Request: Transcribe the whole listing below without changing a word, but leave out every image.

Available data:
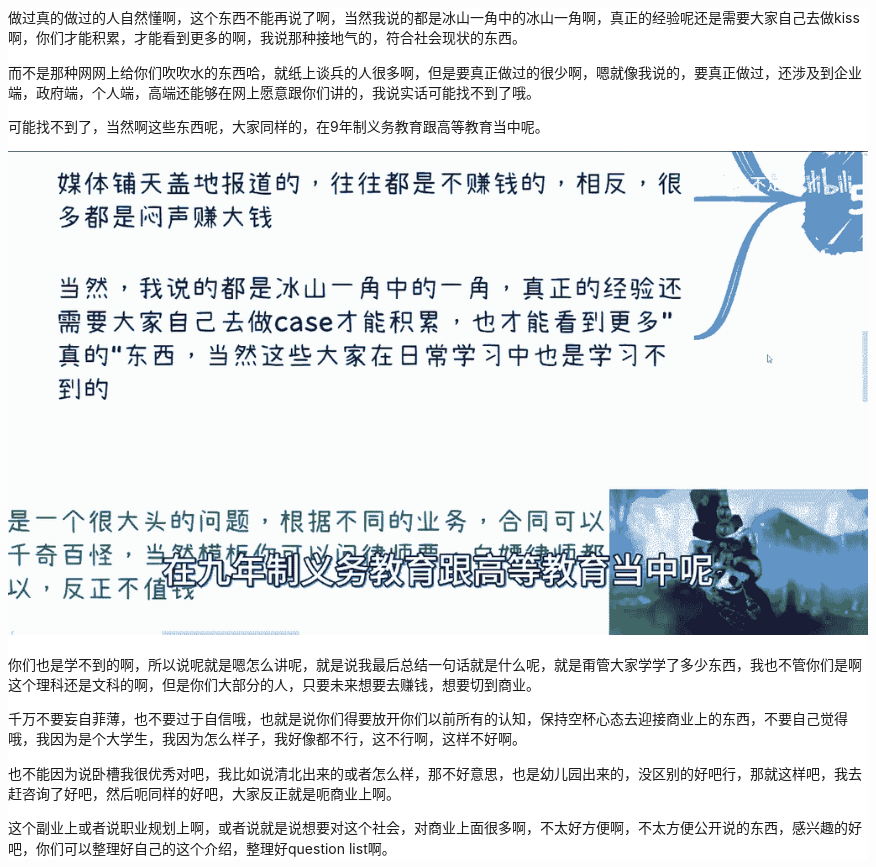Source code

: 做过真的做过的人自然懂啊，这个东西不能再说了啊，当然我说的都是冰山一角中的冰山一角啊，真正的经验呢还是需要大家自己去做kiss啊，你们才能积累，才能看到更多的啊，我说那种接地气的，符合社会现状的东西。

而不是那种网网上给你们吹吹水的东西哈，就纸上谈兵的人很多啊，但是要真正做过的很少啊，嗯就像我说的，要真正做过，还涉及到企业端，政府端，个人端，高端还能够在网上愿意跟你们讲的，我说实话可能找不到了哦。

可能找不到了，当然啊这些东西呢，大家同样的，在9年制义务教育跟高等教育当中呢。

![](img/07fb88c26a8965bec183e6fe694d30c9_41.png)

你们也是学不到的啊，所以说呢就是嗯怎么讲呢，就是说我最后总结一句话就是什么呢，就是甭管大家学学了多少东西，我也不管你们是啊这个理科还是文科的啊，但是你们大部分的人，只要未来想要去赚钱，想要切到商业。

千万不要妄自菲薄，也不要过于自信哦，也就是说你们得要放开你们以前所有的认知，保持空杯心态去迎接商业上的东西，不要自己觉得哦，我因为是个大学生，我因为怎么样子，我好像都不行，这不行啊，这样不好啊。

也不能因为说卧槽我很优秀对吧，我比如说清北出来的或者怎么样，那不好意思，也是幼儿园出来的，没区别的好吧行，那就这样吧，我去赶咨询了好吧，然后呃同样的好吧，大家反正就是呃商业上啊。

这个副业上或者说职业规划上啊，或者说就是说想要对这个社会，对商业上面很多啊，不太好方便啊，不太方便公开说的东西，感兴趣的好吧，你们可以整理好自己的这个介绍，整理好question list啊。

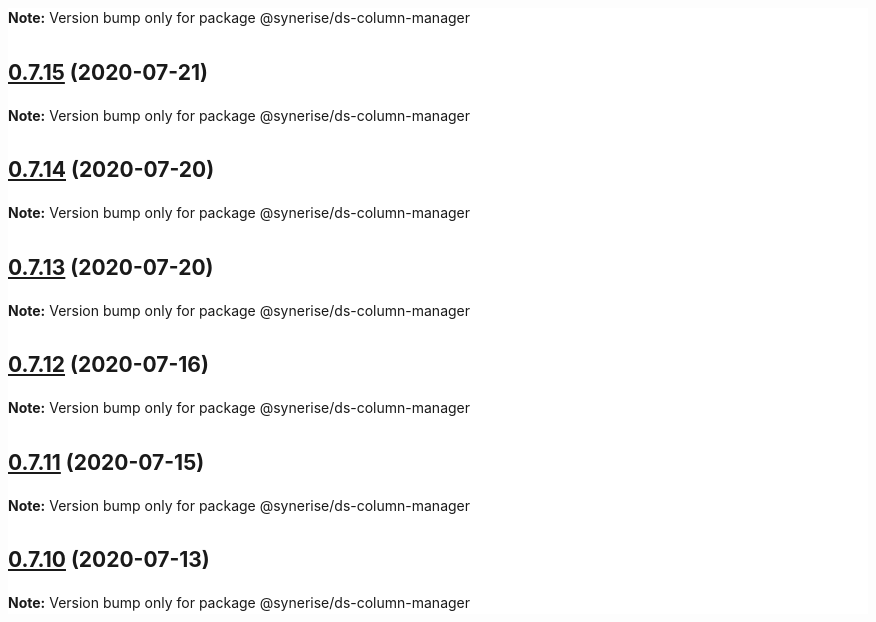 **Note:** Version bump only for package @synerise/ds-column-manager





## [0.7.15](https://github.com/Synerise/synerise-design/compare/@synerise/ds-column-manager@0.7.14...@synerise/ds-column-manager@0.7.15) (2020-07-21)

**Note:** Version bump only for package @synerise/ds-column-manager





## [0.7.14](https://github.com/Synerise/synerise-design/compare/@synerise/ds-column-manager@0.7.13...@synerise/ds-column-manager@0.7.14) (2020-07-20)

**Note:** Version bump only for package @synerise/ds-column-manager





## [0.7.13](https://github.com/Synerise/synerise-design/compare/@synerise/ds-column-manager@0.7.12...@synerise/ds-column-manager@0.7.13) (2020-07-20)

**Note:** Version bump only for package @synerise/ds-column-manager





## [0.7.12](https://github.com/Synerise/synerise-design/compare/@synerise/ds-column-manager@0.7.11...@synerise/ds-column-manager@0.7.12) (2020-07-16)

**Note:** Version bump only for package @synerise/ds-column-manager





## [0.7.11](https://github.com/Synerise/synerise-design/compare/@synerise/ds-column-manager@0.7.10...@synerise/ds-column-manager@0.7.11) (2020-07-15)

**Note:** Version bump only for package @synerise/ds-column-manager





## [0.7.10](https://github.com/Synerise/synerise-design/compare/@synerise/ds-column-manager@0.7.9...@synerise/ds-column-manager@0.7.10) (2020-07-13)

**Note:** Version bump only for package @synerise/ds-column-manager
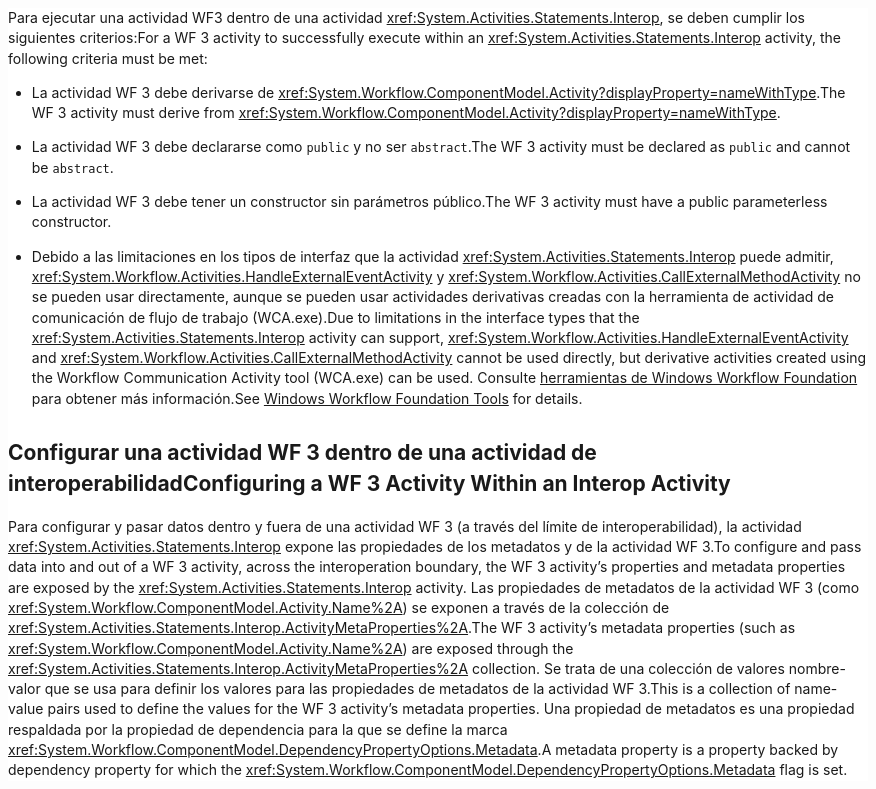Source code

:  <span data-ttu-id="52dfe-109">Para ejecutar una actividad WF3 dentro de una actividad <xref:System.Activities.Statements.Interop>, se deben cumplir los siguientes criterios:</span><span class="sxs-lookup"><span data-stu-id="52dfe-109">For a WF 3 activity to successfully execute within an <xref:System.Activities.Statements.Interop> activity, the following criteria must be met:</span></span>  
  
- <span data-ttu-id="52dfe-110">La actividad WF 3 debe derivarse de <xref:System.Workflow.ComponentModel.Activity?displayProperty=nameWithType>.</span><span class="sxs-lookup"><span data-stu-id="52dfe-110">The WF 3 activity must derive from <xref:System.Workflow.ComponentModel.Activity?displayProperty=nameWithType>.</span></span>  
  
- <span data-ttu-id="52dfe-111">La actividad WF 3 debe declararse como `public` y no ser `abstract`.</span><span class="sxs-lookup"><span data-stu-id="52dfe-111">The WF 3 activity must be declared as `public` and cannot be `abstract`.</span></span>  
  
- <span data-ttu-id="52dfe-112">La actividad WF 3 debe tener un constructor sin parámetros público.</span><span class="sxs-lookup"><span data-stu-id="52dfe-112">The WF 3 activity must have a public parameterless constructor.</span></span>  
  
- <span data-ttu-id="52dfe-113">Debido a las limitaciones en los tipos de interfaz que la actividad <xref:System.Activities.Statements.Interop> puede admitir, <xref:System.Workflow.Activities.HandleExternalEventActivity> y <xref:System.Workflow.Activities.CallExternalMethodActivity> no se pueden usar directamente, aunque se pueden usar actividades derivativas creadas con la herramienta de actividad de comunicación de flujo de trabajo (WCA.exe).</span><span class="sxs-lookup"><span data-stu-id="52dfe-113">Due to limitations in the interface types that the <xref:System.Activities.Statements.Interop> activity can support, <xref:System.Workflow.Activities.HandleExternalEventActivity> and <xref:System.Workflow.Activities.CallExternalMethodActivity> cannot be used directly, but derivative activities created using the Workflow Communication Activity tool (WCA.exe) can be used.</span></span> <span data-ttu-id="52dfe-114">Consulte [herramientas de Windows Workflow Foundation](/previous-versions/dotnet/netframework-3.5/ms734408(v=vs.90)) para obtener más información.</span><span class="sxs-lookup"><span data-stu-id="52dfe-114">See [Windows Workflow Foundation Tools](/previous-versions/dotnet/netframework-3.5/ms734408(v=vs.90)) for details.</span></span>  
  
## <a name="configuring-a-wf-3-activity-within-an-interop-activity"></a><span data-ttu-id="52dfe-115">Configurar una actividad WF 3 dentro de una actividad de interoperabilidad</span><span class="sxs-lookup"><span data-stu-id="52dfe-115">Configuring a WF 3 Activity Within an Interop Activity</span></span>  

 <span data-ttu-id="52dfe-116">Para configurar y pasar datos dentro y fuera de una actividad WF 3 (a través del límite de interoperabilidad), la actividad <xref:System.Activities.Statements.Interop> expone las propiedades de los metadatos y de la actividad WF 3.</span><span class="sxs-lookup"><span data-stu-id="52dfe-116">To configure and pass data into and out of a WF 3 activity, across the interoperation boundary, the WF 3 activity’s properties and metadata properties are exposed by the <xref:System.Activities.Statements.Interop> activity.</span></span> <span data-ttu-id="52dfe-117">Las propiedades de metadatos de la actividad WF 3 (como <xref:System.Workflow.ComponentModel.Activity.Name%2A>) se exponen a través de la colección de <xref:System.Activities.Statements.Interop.ActivityMetaProperties%2A>.</span><span class="sxs-lookup"><span data-stu-id="52dfe-117">The WF 3 activity’s metadata properties (such as <xref:System.Workflow.ComponentModel.Activity.Name%2A>) are exposed through the <xref:System.Activities.Statements.Interop.ActivityMetaProperties%2A> collection.</span></span> <span data-ttu-id="52dfe-118">Se trata de una colección de valores nombre-valor que se usa para definir los valores para las propiedades de metadatos de la actividad WF 3.</span><span class="sxs-lookup"><span data-stu-id="52dfe-118">This is a collection of name-value pairs used to define the values for the WF 3 activity’s metadata properties.</span></span> <span data-ttu-id="52dfe-119">Una propiedad de metadatos es una propiedad respaldada por la propiedad de dependencia para la que se define la marca <xref:System.Workflow.ComponentModel.DependencyPropertyOptions.Metadata>.</span><span class="sxs-lookup"><span data-stu-id="52dfe-119">A metadata property is a property backed by dependency property for which the <xref:System.Workflow.ComponentModel.DependencyPropertyOptions.Metadata> flag is set.</span></span>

Expected answer:
Source code

: 做过真的做过的人自然懂啊，这个东西不能再说了啊，当然我说的都是冰山一角中的冰山一角啊，真正的经验呢还是需要大家自己去做kiss啊，你们才能积累，才能看到更多的啊，我说那种接地气的，符合社会现状的东西。

而不是那种网网上给你们吹吹水的东西哈，就纸上谈兵的人很多啊，但是要真正做过的很少啊，嗯就像我说的，要真正做过，还涉及到企业端，政府端，个人端，高端还能够在网上愿意跟你们讲的，我说实话可能找不到了哦。

可能找不到了，当然啊这些东西呢，大家同样的，在9年制义务教育跟高等教育当中呢。

![](img/07fb88c26a8965bec183e6fe694d30c9_41.png)

你们也是学不到的啊，所以说呢就是嗯怎么讲呢，就是说我最后总结一句话就是什么呢，就是甭管大家学学了多少东西，我也不管你们是啊这个理科还是文科的啊，但是你们大部分的人，只要未来想要去赚钱，想要切到商业。

千万不要妄自菲薄，也不要过于自信哦，也就是说你们得要放开你们以前所有的认知，保持空杯心态去迎接商业上的东西，不要自己觉得哦，我因为是个大学生，我因为怎么样子，我好像都不行，这不行啊，这样不好啊。

也不能因为说卧槽我很优秀对吧，我比如说清北出来的或者怎么样，那不好意思，也是幼儿园出来的，没区别的好吧行，那就这样吧，我去赶咨询了好吧，然后呃同样的好吧，大家反正就是呃商业上啊。

这个副业上或者说职业规划上啊，或者说就是说想要对这个社会，对商业上面很多啊，不太好方便啊，不太方便公开说的东西，感兴趣的好吧，你们可以整理好自己的这个介绍，整理好question list啊。

 **Note:** Version bump only for package @synerise/ds-column-manager





## [0.7.15](https://github.com/Synerise/synerise-design/compare/@synerise/ds-column-manager@0.7.14...@synerise/ds-column-manager@0.7.15) (2020-07-21)

**Note:** Version bump only for package @synerise/ds-column-manager





## [0.7.14](https://github.com/Synerise/synerise-design/compare/@synerise/ds-column-manager@0.7.13...@synerise/ds-column-manager@0.7.14) (2020-07-20)

**Note:** Version bump only for package @synerise/ds-column-manager





## [0.7.13](https://github.com/Synerise/synerise-design/compare/@synerise/ds-column-manager@0.7.12...@synerise/ds-column-manager@0.7.13) (2020-07-20)

**Note:** Version bump only for package @synerise/ds-column-manager





## [0.7.12](https://github.com/Synerise/synerise-design/compare/@synerise/ds-column-manager@0.7.11...@synerise/ds-column-manager@0.7.12) (2020-07-16)

**Note:** Version bump only for package @synerise/ds-column-manager





## [0.7.11](https://github.com/Synerise/synerise-design/compare/@synerise/ds-column-manager@0.7.10...@synerise/ds-column-manager@0.7.11) (2020-07-15)

**Note:** Version bump only for package @synerise/ds-column-manager





## [0.7.10](https://github.com/Synerise/synerise-design/compare/@synerise/ds-column-manager@0.7.9...@synerise/ds-column-manager@0.7.10) (2020-07-13)

**Note:** Version bump only for package @synerise/ds-column-manager
Source code

:  <span data-ttu-id="52dfe-109">Para ejecutar una actividad WF3 dentro de una actividad <xref:System.Activities.Statements.Interop>, se deben cumplir los siguientes criterios:</span><span class="sxs-lookup"><span data-stu-id="52dfe-109">For a WF 3 activity to successfully execute within an <xref:System.Activities.Statements.Interop> activity, the following criteria must be met:</span></span>  
  
- <span data-ttu-id="52dfe-110">La actividad WF 3 debe derivarse de <xref:System.Workflow.ComponentModel.Activity?displayProperty=nameWithType>.</span><span class="sxs-lookup"><span data-stu-id="52dfe-110">The WF 3 activity must derive from <xref:System.Workflow.ComponentModel.Activity?displayProperty=nameWithType>.</span></span>  
  
- <span data-ttu-id="52dfe-111">La actividad WF 3 debe declararse como `public` y no ser `abstract`.</span><span class="sxs-lookup"><span data-stu-id="52dfe-111">The WF 3 activity must be declared as `public` and cannot be `abstract`.</span></span>  
  
- <span data-ttu-id="52dfe-112">La actividad WF 3 debe tener un constructor sin parámetros público.</span><span class="sxs-lookup"><span data-stu-id="52dfe-112">The WF 3 activity must have a public parameterless constructor.</span></span>  
  
- <span data-ttu-id="52dfe-113">Debido a las limitaciones en los tipos de interfaz que la actividad <xref:System.Activities.Statements.Interop> puede admitir, <xref:System.Workflow.Activities.HandleExternalEventActivity> y <xref:System.Workflow.Activities.CallExternalMethodActivity> no se pueden usar directamente, aunque se pueden usar actividades derivativas creadas con la herramienta de actividad de comunicación de flujo de trabajo (WCA.exe).</span><span class="sxs-lookup"><span data-stu-id="52dfe-113">Due to limitations in the interface types that the <xref:System.Activities.Statements.Interop> activity can support, <xref:System.Workflow.Activities.HandleExternalEventActivity> and <xref:System.Workflow.Activities.CallExternalMethodActivity> cannot be used directly, but derivative activities created using the Workflow Communication Activity tool (WCA.exe) can be used.</span></span> <span data-ttu-id="52dfe-114">Consulte [herramientas de Windows Workflow Foundation](/previous-versions/dotnet/netframework-3.5/ms734408(v=vs.90)) para obtener más información.</span><span class="sxs-lookup"><span data-stu-id="52dfe-114">See [Windows Workflow Foundation Tools](/previous-versions/dotnet/netframework-3.5/ms734408(v=vs.90)) for details.</span></span>  
  
## <a name="configuring-a-wf-3-activity-within-an-interop-activity"></a><span data-ttu-id="52dfe-115">Configurar una actividad WF 3 dentro de una actividad de interoperabilidad</span><span class="sxs-lookup"><span data-stu-id="52dfe-115">Configuring a WF 3 Activity Within an Interop Activity</span></span>  

 <span data-ttu-id="52dfe-116">Para configurar y pasar datos dentro y fuera de una actividad WF 3 (a través del límite de interoperabilidad), la actividad <xref:System.Activities.Statements.Interop> expone las propiedades de los metadatos y de la actividad WF 3.</span><span class="sxs-lookup"><span data-stu-id="52dfe-116">To configure and pass data into and out of a WF 3 activity, across the interoperation boundary, the WF 3 activity’s properties and metadata properties are exposed by the <xref:System.Activities.Statements.Interop> activity.</span></span> <span data-ttu-id="52dfe-117">Las propiedades de metadatos de la actividad WF 3 (como <xref:System.Workflow.ComponentModel.Activity.Name%2A>) se exponen a través de la colección de <xref:System.Activities.Statements.Interop.ActivityMetaProperties%2A>.</span><span class="sxs-lookup"><span data-stu-id="52dfe-117">The WF 3 activity’s metadata properties (such as <xref:System.Workflow.ComponentModel.Activity.Name%2A>) are exposed through the <xref:System.Activities.Statements.Interop.ActivityMetaProperties%2A> collection.</span></span> <span data-ttu-id="52dfe-118">Se trata de una colección de valores nombre-valor que se usa para definir los valores para las propiedades de metadatos de la actividad WF 3.</span><span class="sxs-lookup"><span data-stu-id="52dfe-118">This is a collection of name-value pairs used to define the values for the WF 3 activity’s metadata properties.</span></span> <span data-ttu-id="52dfe-119">Una propiedad de metadatos es una propiedad respaldada por la propiedad de dependencia para la que se define la marca <xref:System.Workflow.ComponentModel.DependencyPropertyOptions.Metadata>.</span><span class="sxs-lookup"><span data-stu-id="52dfe-119">A metadata property is a property backed by dependency property for which the <xref:System.Workflow.ComponentModel.DependencyPropertyOptions.Metadata> flag is set.</span></span>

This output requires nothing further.